§ **WRITTEN PROBLEM**: Write out the following lines exactly, starting at the beginning of the data and ending with the line that contains "family: Bondarzewiaceae", with both ends included.

§ **INFORMATION PROVIDED**:
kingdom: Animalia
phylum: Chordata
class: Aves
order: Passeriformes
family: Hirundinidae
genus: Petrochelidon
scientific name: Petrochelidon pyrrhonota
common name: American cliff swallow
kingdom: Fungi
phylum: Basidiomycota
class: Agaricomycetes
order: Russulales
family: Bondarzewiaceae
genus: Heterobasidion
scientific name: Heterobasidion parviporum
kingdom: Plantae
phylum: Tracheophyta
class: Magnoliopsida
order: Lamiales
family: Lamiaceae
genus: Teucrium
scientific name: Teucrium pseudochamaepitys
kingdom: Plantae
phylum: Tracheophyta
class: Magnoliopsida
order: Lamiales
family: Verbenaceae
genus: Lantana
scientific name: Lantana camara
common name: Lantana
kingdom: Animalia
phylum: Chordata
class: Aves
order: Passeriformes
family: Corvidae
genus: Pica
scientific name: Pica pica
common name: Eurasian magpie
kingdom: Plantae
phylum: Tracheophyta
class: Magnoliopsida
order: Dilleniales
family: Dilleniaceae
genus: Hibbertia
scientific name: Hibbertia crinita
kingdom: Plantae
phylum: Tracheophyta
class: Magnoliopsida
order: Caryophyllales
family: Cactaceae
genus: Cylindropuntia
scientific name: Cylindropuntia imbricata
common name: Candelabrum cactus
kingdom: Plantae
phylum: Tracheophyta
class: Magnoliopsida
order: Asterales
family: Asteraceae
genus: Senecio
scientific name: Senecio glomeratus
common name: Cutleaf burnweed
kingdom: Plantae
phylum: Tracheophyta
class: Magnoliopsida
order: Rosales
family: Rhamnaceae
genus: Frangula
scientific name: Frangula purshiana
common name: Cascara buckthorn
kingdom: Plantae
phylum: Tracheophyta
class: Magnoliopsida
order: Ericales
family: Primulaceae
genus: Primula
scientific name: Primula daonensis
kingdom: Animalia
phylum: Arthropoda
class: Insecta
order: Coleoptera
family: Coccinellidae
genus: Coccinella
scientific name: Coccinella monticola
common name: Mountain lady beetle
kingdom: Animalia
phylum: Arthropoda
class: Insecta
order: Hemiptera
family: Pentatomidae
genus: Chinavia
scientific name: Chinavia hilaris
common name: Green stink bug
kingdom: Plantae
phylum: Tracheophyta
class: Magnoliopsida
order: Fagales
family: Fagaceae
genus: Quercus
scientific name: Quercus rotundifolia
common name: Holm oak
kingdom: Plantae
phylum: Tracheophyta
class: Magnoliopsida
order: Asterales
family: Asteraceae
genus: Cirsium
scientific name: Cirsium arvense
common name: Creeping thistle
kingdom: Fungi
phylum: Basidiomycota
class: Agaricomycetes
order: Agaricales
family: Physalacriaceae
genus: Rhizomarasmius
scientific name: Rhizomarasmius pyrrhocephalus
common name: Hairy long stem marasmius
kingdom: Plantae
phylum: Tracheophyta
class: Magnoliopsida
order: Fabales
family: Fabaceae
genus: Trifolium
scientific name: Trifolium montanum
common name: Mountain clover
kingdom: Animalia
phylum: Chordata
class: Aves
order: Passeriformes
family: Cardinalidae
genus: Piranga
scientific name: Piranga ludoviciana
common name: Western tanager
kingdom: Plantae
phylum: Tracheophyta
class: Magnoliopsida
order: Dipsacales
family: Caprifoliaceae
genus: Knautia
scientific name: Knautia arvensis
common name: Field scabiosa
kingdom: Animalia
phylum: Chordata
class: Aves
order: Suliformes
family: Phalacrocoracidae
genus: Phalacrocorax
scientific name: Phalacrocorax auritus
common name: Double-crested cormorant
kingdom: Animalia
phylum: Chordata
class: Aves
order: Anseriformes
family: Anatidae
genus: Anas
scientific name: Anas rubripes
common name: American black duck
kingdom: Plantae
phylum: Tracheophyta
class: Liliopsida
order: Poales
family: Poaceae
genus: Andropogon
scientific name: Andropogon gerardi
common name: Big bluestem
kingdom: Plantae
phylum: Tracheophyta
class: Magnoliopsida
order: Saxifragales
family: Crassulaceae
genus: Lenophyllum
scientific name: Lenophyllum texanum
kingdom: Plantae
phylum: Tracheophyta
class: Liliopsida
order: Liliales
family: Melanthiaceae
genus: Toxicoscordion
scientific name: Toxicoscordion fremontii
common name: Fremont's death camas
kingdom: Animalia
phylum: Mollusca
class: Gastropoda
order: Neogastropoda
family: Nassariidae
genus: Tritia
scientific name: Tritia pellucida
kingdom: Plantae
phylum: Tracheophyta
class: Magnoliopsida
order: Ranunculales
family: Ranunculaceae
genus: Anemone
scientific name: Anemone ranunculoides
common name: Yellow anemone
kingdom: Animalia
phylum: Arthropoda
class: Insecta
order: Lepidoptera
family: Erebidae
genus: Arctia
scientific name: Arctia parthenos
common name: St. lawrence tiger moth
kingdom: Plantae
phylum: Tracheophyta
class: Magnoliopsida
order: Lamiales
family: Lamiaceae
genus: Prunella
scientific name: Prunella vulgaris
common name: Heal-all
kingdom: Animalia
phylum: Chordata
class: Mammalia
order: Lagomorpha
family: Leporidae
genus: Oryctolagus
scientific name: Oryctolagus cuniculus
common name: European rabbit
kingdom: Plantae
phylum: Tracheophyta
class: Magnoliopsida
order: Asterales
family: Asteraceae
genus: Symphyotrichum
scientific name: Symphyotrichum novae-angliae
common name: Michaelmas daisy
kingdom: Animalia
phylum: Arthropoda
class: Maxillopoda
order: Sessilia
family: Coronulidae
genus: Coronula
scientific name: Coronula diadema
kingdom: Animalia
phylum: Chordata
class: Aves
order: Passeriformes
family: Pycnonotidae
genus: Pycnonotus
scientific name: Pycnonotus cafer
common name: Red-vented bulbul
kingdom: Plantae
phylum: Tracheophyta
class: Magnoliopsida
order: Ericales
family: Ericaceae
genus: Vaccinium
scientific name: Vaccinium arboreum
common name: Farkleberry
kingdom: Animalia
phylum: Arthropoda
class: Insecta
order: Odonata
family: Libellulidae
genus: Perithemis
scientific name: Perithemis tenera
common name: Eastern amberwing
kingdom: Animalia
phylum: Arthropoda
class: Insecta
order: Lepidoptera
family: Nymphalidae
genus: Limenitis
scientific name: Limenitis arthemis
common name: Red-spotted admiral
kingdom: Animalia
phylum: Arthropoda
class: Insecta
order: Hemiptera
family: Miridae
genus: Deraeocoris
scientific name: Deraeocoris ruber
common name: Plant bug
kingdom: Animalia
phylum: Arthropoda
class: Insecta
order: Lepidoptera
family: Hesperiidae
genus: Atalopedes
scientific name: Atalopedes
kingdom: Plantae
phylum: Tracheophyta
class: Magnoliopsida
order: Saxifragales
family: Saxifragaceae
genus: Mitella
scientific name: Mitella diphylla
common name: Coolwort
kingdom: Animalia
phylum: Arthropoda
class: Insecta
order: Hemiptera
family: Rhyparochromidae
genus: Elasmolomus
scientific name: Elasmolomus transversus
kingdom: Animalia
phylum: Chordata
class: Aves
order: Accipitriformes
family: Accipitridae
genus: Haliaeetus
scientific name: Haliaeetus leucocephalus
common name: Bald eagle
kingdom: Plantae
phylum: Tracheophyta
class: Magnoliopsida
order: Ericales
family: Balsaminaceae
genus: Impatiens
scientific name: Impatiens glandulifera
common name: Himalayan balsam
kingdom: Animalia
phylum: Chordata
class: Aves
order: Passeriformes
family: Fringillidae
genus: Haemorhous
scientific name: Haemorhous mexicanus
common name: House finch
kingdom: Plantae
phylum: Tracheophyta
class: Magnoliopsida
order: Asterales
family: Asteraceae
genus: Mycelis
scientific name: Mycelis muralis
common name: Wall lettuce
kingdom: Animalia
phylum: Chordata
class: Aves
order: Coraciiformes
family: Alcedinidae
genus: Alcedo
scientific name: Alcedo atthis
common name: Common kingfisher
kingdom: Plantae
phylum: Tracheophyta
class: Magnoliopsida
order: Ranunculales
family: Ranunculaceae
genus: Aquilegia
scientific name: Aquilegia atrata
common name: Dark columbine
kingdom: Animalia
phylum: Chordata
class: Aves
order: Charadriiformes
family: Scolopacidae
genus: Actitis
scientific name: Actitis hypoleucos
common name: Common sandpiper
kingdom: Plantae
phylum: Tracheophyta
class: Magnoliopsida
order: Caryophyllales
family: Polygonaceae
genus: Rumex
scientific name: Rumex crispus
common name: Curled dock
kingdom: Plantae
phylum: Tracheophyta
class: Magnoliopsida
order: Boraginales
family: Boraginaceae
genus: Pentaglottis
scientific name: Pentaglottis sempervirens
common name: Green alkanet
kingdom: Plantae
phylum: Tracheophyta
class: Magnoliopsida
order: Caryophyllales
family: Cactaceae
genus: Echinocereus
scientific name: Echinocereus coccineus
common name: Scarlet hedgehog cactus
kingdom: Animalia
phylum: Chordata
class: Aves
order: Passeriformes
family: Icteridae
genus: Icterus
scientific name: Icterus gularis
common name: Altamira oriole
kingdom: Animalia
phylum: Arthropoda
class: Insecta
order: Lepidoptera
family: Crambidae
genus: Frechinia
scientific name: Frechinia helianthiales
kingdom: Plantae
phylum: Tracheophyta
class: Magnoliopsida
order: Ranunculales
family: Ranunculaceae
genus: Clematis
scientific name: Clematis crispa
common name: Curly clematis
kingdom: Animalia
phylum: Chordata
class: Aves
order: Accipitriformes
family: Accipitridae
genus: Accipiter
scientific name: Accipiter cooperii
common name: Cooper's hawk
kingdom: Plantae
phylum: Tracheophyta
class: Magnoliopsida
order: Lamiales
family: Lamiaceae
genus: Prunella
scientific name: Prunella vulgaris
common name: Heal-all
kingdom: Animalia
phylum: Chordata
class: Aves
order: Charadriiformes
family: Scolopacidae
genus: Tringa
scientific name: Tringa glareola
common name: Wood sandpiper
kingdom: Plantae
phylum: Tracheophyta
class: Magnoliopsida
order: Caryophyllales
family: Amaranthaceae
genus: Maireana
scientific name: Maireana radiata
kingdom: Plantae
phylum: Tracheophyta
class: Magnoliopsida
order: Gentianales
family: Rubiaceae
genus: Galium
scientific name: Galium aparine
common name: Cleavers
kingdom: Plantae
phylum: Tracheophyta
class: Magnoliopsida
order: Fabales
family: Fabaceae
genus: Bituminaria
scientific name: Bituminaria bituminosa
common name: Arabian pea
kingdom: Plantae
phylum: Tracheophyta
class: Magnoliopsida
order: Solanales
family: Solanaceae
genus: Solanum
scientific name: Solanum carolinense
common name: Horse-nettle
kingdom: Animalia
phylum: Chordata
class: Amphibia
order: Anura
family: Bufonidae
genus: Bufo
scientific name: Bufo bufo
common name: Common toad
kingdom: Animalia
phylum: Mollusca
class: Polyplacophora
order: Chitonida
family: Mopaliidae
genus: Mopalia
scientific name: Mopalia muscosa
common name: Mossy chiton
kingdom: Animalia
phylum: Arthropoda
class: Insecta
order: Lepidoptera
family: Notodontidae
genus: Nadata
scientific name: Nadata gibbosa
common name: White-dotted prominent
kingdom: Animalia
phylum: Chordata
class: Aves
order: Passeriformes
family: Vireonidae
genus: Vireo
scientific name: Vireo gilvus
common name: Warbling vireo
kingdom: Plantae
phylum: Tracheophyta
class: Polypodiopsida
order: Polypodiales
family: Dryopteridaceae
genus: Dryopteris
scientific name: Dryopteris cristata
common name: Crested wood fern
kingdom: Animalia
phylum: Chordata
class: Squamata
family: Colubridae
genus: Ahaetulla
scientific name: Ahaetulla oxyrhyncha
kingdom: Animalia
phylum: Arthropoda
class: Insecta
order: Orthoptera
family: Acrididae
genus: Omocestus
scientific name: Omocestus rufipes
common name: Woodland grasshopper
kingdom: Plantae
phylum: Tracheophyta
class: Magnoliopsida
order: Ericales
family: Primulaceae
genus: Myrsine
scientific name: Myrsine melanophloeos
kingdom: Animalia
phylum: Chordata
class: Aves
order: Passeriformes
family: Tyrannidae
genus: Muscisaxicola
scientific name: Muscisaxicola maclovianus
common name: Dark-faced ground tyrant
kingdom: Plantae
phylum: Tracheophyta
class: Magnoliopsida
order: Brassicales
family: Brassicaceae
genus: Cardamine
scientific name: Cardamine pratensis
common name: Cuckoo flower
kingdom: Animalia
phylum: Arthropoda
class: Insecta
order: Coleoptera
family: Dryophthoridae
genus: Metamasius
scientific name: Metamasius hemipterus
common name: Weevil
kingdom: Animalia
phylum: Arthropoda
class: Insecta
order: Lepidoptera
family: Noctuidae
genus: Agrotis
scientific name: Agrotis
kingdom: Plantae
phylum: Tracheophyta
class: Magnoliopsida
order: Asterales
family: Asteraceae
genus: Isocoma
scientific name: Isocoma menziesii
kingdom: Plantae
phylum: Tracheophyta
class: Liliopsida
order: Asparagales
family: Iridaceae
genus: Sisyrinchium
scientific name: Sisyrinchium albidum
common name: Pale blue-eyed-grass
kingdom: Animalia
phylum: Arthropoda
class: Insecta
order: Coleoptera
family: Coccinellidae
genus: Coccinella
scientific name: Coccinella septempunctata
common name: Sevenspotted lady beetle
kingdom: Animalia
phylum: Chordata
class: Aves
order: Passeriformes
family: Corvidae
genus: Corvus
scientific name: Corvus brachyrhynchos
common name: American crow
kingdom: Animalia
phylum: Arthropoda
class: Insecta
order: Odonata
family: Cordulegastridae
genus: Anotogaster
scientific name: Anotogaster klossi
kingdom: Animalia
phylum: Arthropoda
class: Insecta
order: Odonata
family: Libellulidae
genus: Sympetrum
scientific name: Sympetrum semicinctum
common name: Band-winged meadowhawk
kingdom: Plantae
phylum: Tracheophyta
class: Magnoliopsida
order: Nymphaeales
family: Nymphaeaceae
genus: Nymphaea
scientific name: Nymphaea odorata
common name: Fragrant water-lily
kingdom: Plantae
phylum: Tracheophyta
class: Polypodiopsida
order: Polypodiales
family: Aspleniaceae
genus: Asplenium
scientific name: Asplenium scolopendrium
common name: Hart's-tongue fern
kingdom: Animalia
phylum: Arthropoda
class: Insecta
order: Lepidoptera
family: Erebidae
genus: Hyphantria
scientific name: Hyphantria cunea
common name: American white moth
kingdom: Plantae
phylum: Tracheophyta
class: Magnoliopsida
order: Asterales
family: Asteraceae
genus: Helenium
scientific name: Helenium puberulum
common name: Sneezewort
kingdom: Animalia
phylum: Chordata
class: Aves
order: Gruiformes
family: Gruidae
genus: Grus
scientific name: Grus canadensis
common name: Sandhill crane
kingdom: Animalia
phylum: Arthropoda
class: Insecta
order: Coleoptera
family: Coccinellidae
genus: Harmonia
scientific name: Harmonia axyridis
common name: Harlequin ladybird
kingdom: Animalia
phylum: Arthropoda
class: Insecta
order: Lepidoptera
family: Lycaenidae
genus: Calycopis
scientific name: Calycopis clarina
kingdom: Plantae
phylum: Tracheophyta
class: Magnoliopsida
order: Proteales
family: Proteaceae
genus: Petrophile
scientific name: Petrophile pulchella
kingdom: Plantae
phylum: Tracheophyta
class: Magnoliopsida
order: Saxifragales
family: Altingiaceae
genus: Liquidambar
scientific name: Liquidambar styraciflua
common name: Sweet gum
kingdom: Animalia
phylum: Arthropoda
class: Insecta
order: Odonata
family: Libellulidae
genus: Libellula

§ **SOLUTION FOR THIS TASK**:
kingdom: Animalia
phylum: Chordata
class: Aves
order: Passeriformes
family: Hirundinidae
genus: Petrochelidon
scientific name: Petrochelidon pyrrhonota
common name: American cliff swallow
kingdom: Fungi
phylum: Basidiomycota
class: Agaricomycetes
order: Russulales
family: Bondarzewiaceae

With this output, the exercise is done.